Taking a seat in his chair, he motioned at one seat in front of the desk. “Please sit. We need to talk.”

“I can’t do this here. It’s my job.” Violet crossed to the door. “Fire me, if you must, like you did with half the department.”

“Wait…” he stood, chair bumping the wall behind him. “I didn’t have a choice.”

“Sure you did. We all now have double the work. Most of us are doing the work of two people for the same pay, and afraid that we’ll lose our jobs if we don’t. And all for what? So you can make the bottom line look better?”

His face fell. “Wait a minute, here,” he paused, shoving one hand into his hair. The sides were shaved shorter now, and she hated recognizing that he’d had a haircut.

“Putting our personal issue aside for now, I took the necessary actions.”

“Necessary?” she asked, her hands trembled, and she clasped them tight in front of her. “You’re defending pushing an old man out of the company he helped found before he was ready?”

“The board did that. He ran this company into the ground.”

“No, he didn’t. I’ve seen the books.” Did he take her for an idiot?

“Obviously not all of them,” he shot back. “The company will be insolvent in six to eight months at the rate it was going. I had to let those people go to save the company.”

The room whirled. J.P. lied. There was no way. “I review all of the spreadsheets that Melvin sent me.”

“The P & L?” J.P. asked; she nodded, gripping the back of the chair for dear life.
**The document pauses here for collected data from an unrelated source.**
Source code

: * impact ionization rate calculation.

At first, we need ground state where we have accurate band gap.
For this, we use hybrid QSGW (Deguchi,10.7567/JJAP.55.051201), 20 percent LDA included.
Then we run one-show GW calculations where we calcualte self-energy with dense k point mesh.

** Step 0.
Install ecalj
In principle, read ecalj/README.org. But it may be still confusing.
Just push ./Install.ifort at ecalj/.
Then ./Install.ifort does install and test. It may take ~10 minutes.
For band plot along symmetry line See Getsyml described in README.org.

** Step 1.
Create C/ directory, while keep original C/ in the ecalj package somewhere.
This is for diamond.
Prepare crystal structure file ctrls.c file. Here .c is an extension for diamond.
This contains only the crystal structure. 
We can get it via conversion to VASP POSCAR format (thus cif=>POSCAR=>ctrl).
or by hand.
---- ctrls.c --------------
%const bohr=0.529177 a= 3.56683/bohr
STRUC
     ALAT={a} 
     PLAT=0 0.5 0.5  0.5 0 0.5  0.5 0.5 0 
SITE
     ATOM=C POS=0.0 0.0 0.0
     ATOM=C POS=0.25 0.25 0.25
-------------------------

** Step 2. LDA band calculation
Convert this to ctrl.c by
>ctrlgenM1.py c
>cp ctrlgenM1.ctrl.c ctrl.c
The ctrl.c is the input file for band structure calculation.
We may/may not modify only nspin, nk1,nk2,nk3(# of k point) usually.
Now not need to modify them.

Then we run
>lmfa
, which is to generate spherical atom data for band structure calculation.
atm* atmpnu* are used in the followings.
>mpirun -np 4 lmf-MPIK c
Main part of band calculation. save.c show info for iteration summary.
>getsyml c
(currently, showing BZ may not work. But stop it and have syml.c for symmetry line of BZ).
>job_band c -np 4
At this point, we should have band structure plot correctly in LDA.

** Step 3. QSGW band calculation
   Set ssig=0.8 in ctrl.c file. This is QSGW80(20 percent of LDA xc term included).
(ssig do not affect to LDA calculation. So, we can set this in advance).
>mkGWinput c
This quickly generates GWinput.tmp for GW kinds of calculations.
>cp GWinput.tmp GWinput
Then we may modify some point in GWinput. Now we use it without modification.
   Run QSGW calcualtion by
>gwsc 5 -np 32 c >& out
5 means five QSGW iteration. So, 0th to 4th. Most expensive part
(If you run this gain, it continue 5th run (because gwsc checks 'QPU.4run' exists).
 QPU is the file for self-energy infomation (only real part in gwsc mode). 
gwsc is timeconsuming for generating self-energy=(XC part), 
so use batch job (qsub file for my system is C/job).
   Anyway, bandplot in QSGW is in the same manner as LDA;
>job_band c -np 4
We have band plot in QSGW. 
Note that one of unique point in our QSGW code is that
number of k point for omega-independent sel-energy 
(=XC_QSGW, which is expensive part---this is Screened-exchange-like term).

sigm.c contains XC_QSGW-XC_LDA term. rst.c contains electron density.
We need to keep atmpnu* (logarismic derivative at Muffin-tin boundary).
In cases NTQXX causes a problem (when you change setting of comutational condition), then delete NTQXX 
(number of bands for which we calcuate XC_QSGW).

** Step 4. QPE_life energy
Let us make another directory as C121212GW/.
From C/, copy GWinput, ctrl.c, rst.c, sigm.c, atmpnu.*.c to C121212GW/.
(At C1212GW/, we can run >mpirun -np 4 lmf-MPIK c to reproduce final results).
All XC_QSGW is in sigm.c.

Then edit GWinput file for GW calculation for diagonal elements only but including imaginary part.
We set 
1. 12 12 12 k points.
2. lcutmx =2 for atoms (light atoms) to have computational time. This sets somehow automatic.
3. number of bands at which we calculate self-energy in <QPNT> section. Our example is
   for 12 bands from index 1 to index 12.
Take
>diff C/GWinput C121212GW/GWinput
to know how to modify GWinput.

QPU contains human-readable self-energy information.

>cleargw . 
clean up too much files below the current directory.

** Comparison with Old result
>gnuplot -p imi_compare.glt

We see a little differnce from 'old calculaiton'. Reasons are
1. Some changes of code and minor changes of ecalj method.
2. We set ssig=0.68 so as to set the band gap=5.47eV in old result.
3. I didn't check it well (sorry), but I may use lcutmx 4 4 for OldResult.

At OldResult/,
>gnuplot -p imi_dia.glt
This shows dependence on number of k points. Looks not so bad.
He reached down and tapped the keys on his laptop, then turned it around revealing a spreadsheet. “This one?”

Numb, she moved in front of the chair on the opposite side of his desk, and pulled his laptop toward her. The spreadsheet had numbers on it she’d never seen. Violet scrolled back to the top and checked the date, second quarter. “Second quarter just ended. I wouldn’t have seen this yet.”

“Last year and first quarter were dismal too. You didn’t notice?”

Violet shook her head. “No, we made a profit.”

“This company didn’t make a profit—”

“Are you telling me I don’t know how to do my job. I’ve done it for five years, and I’m good at it.”

“Do you know the difference between a profit and a loss?”